Investire in formazione in sanità e negli altri settori. Non è solo un bisogno, ma una necessità emergente, se si vorranno trarre i maggiori benefici dall’ingresso nella pratica quotidiana del Fascicolo sanitario elettronico (Fse) e della telemedicina, grazie ai fondi del Piano nazionale di ripresa e resilienza (Pnrr). Lo sottolinea Fidelia Cascini, docente di Igiene e Sanità Pubblica all’Università Cattolica del Sacro Cuore di Roma e referente incaricato dalla Direzione Sistemi Informativi del Ministero della Salute, ministero che rappresenta al tavolo tecnico permanente sull’intelligenza artificiale della Presidenza del Consiglio.

La missione 6

Non basta introdurre la tecnologia per favorire una salute di prossimità al cittadino e una continuità di cura; occorre anche avviare un adeguato percorso di (in)formazione al professionista e alla popolazione per fare buon uso dei nuovi strumenti digitali. Perché introdurli? Per garantire maggiore qualità di cura e “vicinanza” al territorio, favorendo l’attuazione e l’implementazione dell’assistenza domiciliare.

**Cosa fare**
Secondo l'estratto sulla formazione in sanità, in quale università insegna Fidelia Cascini? Per rispondere basatevi soltanto sull'estratto.

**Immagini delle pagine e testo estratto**
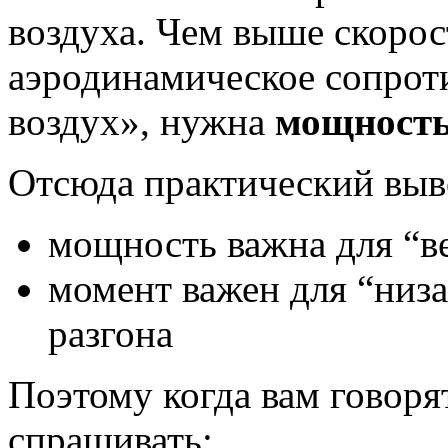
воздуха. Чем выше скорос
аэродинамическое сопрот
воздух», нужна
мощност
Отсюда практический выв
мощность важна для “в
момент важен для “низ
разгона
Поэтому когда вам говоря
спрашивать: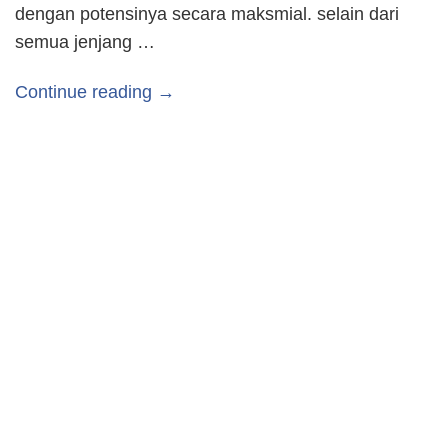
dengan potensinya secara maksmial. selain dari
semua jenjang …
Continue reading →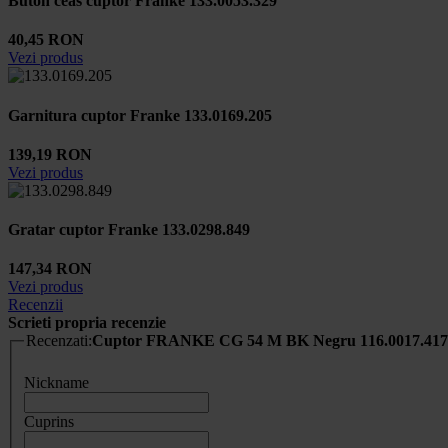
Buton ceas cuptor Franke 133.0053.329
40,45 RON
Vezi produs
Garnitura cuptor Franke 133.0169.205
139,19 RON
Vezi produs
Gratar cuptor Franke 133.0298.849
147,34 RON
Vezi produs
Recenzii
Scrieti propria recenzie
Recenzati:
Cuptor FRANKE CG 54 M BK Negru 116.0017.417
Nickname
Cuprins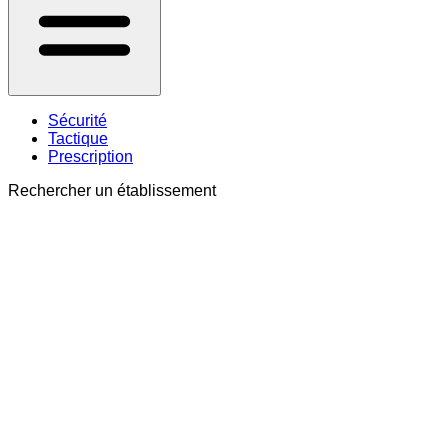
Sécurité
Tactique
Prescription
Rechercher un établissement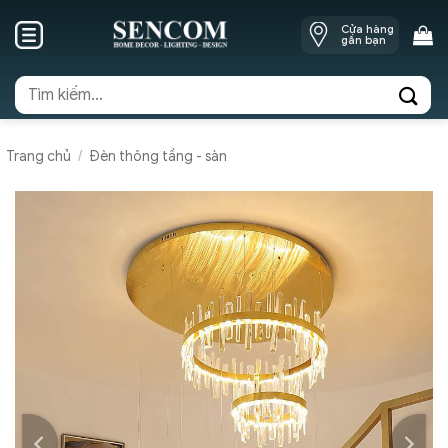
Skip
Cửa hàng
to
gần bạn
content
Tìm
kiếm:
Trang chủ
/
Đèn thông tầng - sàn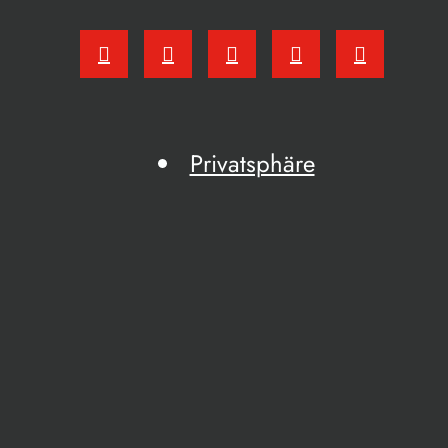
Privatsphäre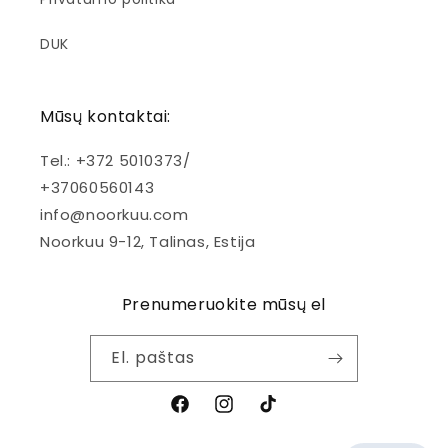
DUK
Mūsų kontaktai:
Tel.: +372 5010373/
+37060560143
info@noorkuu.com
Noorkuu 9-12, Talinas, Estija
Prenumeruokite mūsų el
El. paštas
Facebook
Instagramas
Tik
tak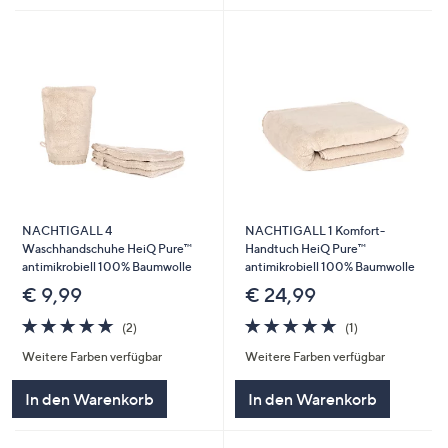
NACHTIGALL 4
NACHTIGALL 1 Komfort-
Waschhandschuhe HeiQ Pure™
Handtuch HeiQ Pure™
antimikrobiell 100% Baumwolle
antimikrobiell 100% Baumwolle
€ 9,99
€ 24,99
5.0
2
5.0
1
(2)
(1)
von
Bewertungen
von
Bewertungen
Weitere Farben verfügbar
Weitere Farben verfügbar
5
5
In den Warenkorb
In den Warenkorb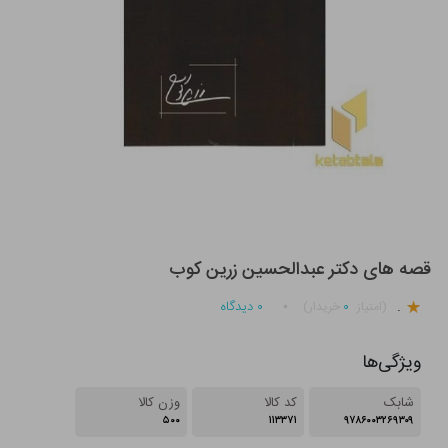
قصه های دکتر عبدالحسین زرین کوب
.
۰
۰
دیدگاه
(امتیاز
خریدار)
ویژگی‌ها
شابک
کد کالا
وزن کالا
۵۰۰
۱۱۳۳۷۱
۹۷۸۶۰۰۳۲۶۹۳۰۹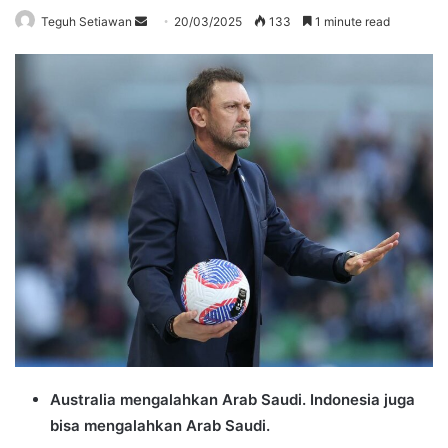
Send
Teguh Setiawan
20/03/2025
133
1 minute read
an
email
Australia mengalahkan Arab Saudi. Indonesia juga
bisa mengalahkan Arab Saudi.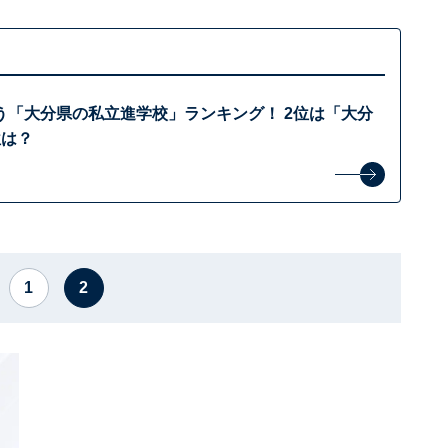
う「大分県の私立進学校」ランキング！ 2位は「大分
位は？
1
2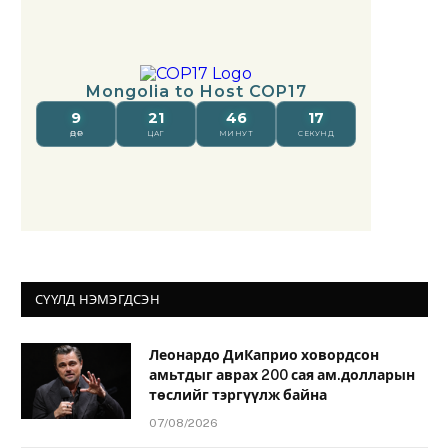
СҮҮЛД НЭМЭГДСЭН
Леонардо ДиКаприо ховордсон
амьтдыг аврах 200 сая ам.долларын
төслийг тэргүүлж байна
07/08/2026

==

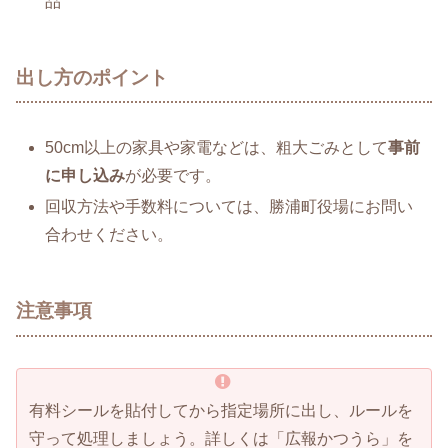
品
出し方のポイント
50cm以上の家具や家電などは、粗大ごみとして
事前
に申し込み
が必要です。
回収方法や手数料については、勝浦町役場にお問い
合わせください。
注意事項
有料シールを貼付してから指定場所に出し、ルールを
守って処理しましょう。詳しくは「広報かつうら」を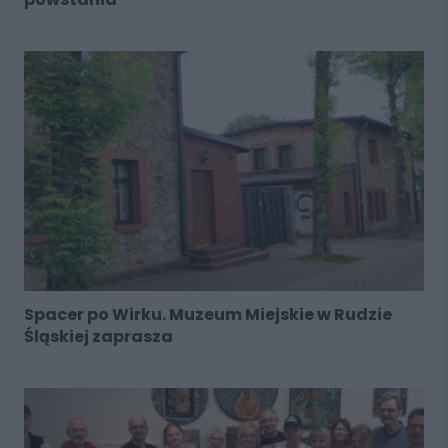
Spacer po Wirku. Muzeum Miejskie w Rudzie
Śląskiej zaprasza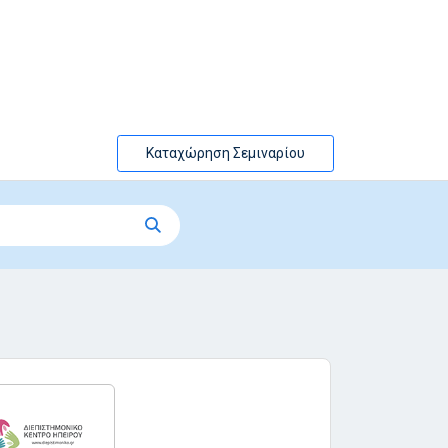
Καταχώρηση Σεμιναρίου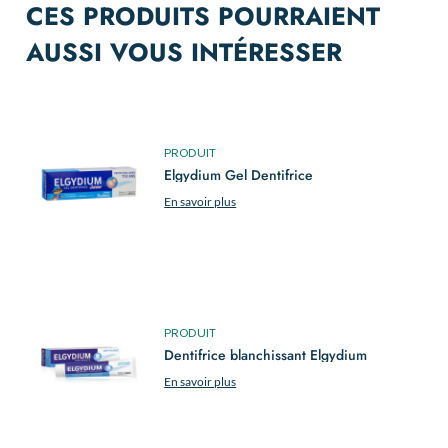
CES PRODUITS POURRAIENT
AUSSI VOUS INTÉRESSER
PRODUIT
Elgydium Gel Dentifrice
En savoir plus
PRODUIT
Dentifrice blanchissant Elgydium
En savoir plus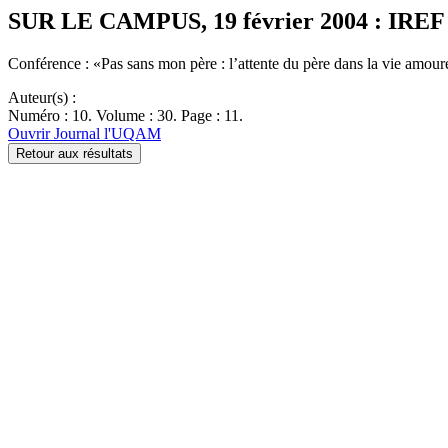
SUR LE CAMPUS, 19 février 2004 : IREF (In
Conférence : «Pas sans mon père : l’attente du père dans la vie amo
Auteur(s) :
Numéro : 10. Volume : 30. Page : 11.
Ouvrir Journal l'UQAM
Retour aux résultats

--

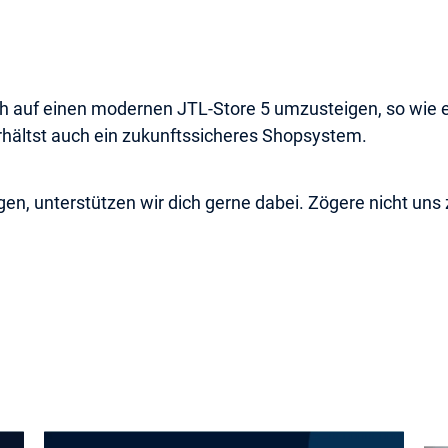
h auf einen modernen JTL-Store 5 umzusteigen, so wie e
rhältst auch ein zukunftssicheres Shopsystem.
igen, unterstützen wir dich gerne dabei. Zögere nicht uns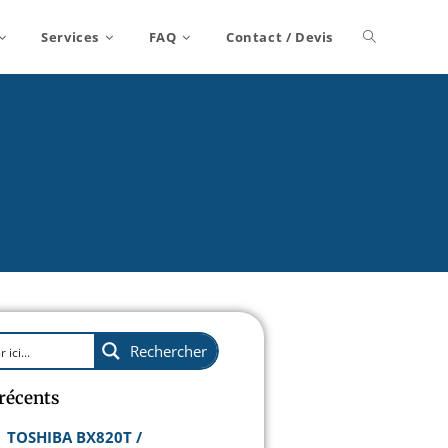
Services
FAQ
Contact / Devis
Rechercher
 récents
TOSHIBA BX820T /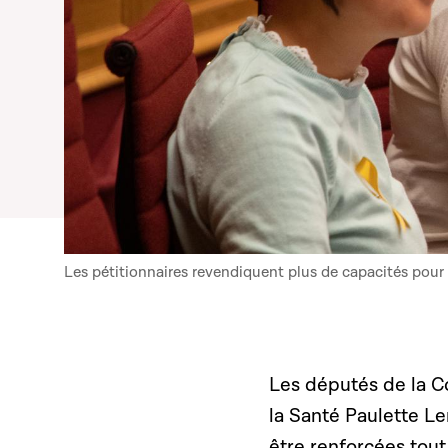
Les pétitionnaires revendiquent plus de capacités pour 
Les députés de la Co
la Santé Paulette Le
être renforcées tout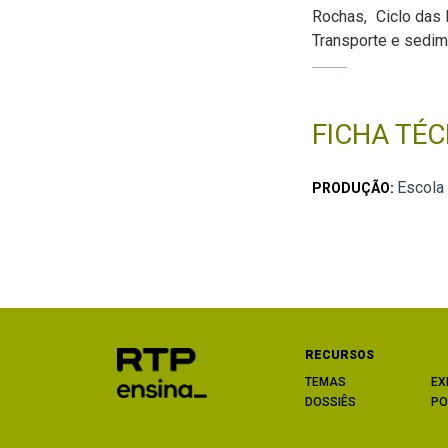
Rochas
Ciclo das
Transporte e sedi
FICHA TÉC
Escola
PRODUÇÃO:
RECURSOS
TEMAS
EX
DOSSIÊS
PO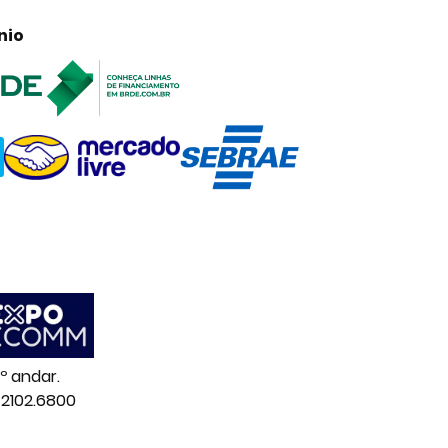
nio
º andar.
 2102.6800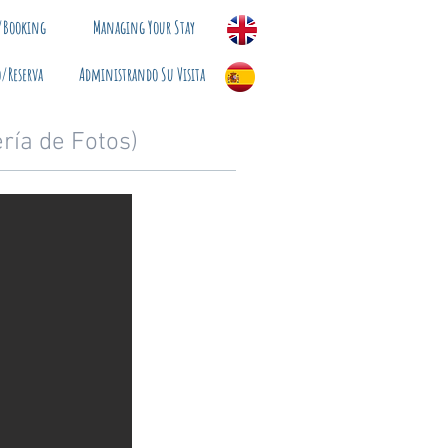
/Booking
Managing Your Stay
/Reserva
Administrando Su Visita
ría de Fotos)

**Soluzione del problema**
All'Università Cattolica del Sacro Cuore di Roma.